▶ STATED EXERCISE
Reproduce the following material verbatim, line for line.

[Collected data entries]
------------------------------------------------
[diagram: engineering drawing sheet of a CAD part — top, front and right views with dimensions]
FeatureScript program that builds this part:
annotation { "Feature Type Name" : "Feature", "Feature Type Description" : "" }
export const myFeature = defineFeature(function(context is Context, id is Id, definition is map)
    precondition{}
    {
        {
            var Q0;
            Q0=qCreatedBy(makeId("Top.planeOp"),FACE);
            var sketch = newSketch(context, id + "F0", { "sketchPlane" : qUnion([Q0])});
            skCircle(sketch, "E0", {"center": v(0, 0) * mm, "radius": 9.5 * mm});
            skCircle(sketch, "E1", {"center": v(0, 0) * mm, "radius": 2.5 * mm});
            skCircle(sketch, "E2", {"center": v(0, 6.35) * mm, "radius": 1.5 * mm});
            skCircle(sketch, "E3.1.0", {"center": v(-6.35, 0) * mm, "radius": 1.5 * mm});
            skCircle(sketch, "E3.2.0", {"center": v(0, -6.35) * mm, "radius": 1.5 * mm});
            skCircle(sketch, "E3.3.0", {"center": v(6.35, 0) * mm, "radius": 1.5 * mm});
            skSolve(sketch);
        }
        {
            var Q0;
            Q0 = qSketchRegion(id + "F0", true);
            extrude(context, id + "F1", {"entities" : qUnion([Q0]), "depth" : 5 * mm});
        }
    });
------------------------------------------------
▶ SOLUTION
[diagram: engineering drawing sheet of a CAD part — top, front and right views with dimensions]
FeatureScript program that builds this part:
annotation { "Feature Type Name" : "Feature", "Feature Type Description" : "" }
export const myFeature = defineFeature(function(context is Context, id is Id, definition is map)
    precondition{}
    {
        {
            var Q0;
            Q0=qCreatedBy(makeId("Top.planeOp"),FACE);
            var sketch = newSketch(context, id + "F0", { "sketchPlane" : qUnion([Q0])});
            skCircle(sketch, "E0", {"center": v(0, 0) * mm, "radius": 9.5 * mm});
            skCircle(sketch, "E1", {"center": v(0, 0) * mm, "radius": 2.5 * mm});
            skCircle(sketch, "E2", {"center": v(0, 6.35) * mm, "radius": 1.5 * mm});
            skCircle(sketch, "E3.1.0", {"center": v(-6.35, 0) * mm, "radius": 1.5 * mm});
            skCircle(sketch, "E3.2.0", {"center": v(0, -6.35) * mm, "radius": 1.5 * mm});
            skCircle(sketch, "E3.3.0", {"center": v(6.35, 0) * mm, "radius": 1.5 * mm});
            skSolve(sketch);
        }
        {
            var Q0;
            Q0 = qSketchRegion(id + "F0", true);
            extrude(context, id + "F1", {"entities" : qUnion([Q0]), "depth" : 5 * mm});
        }
    });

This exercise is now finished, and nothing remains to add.